- **REQUIRED WORK**
Show every line of the data below that contains the word "locality", treating uppercase and lowercase as distinct.

- **MATERIAL SHOWN**
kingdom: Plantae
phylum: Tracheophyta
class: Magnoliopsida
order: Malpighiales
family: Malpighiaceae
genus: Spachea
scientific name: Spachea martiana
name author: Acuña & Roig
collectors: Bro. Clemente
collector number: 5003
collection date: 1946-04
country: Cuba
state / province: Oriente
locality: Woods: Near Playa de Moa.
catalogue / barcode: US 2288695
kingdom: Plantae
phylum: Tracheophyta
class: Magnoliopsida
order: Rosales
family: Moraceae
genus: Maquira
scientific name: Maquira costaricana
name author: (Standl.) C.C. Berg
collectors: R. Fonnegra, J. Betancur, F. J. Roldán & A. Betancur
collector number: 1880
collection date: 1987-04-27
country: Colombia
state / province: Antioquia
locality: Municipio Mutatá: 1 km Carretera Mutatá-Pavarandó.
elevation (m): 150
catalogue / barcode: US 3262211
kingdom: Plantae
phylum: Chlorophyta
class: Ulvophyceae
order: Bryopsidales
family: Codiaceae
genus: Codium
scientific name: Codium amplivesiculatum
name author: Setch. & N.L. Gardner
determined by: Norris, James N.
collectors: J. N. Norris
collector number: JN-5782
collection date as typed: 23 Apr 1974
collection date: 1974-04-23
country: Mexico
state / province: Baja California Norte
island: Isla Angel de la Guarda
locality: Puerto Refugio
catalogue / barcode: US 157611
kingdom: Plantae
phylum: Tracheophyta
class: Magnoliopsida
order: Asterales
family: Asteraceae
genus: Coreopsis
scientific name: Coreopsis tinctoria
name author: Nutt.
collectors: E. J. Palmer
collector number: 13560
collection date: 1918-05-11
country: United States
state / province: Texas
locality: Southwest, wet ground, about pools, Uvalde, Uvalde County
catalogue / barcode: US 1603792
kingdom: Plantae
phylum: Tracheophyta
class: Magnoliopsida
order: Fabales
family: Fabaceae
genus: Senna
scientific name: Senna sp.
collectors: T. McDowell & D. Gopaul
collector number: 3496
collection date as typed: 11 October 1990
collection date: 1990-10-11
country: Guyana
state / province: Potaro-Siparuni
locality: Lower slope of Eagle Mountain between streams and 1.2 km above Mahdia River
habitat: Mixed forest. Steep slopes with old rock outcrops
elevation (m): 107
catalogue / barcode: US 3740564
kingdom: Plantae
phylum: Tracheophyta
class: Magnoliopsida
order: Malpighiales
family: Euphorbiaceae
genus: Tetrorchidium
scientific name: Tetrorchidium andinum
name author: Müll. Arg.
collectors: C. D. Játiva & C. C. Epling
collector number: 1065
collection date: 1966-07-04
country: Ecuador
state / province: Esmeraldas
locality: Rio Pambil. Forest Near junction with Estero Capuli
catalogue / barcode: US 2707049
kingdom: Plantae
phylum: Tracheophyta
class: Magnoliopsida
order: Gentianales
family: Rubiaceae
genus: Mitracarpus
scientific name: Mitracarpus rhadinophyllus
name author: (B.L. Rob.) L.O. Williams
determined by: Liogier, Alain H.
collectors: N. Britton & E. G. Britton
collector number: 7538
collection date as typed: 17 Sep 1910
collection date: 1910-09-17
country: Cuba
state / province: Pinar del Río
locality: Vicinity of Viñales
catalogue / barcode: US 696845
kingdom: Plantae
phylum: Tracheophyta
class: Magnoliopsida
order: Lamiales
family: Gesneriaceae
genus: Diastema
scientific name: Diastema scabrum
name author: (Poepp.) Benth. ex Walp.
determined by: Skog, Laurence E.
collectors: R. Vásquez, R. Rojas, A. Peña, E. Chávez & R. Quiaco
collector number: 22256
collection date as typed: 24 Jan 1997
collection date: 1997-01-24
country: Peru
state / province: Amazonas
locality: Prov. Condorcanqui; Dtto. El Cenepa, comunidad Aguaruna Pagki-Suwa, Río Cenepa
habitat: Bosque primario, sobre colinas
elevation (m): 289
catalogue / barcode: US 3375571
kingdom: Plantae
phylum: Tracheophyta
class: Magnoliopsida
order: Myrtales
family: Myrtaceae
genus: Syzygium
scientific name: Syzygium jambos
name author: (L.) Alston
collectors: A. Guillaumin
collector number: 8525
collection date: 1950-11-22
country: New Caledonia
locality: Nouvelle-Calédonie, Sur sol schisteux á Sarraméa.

- **RESULT OF THIS EXERCISE**
locality: Woods: Near Playa de Moa.
locality: Municipio Mutatá: 1 km Carretera Mutatá-Pavarandó.
locality: Puerto Refugio
locality: Southwest, wet ground, about pools, Uvalde, Uvalde County
locality: Lower slope of Eagle Mountain between streams and 1.2 km above Mahdia River
locality: Rio Pambil. Forest Near junction with Estero Capuli
locality: Vicinity of Viñales
locality: Prov. Condorcanqui; Dtto. El Cenepa, comunidad Aguaruna Pagki-Suwa, Río Cenepa
locality: Nouvelle-Calédonie, Sur sol schisteux á Sarraméa.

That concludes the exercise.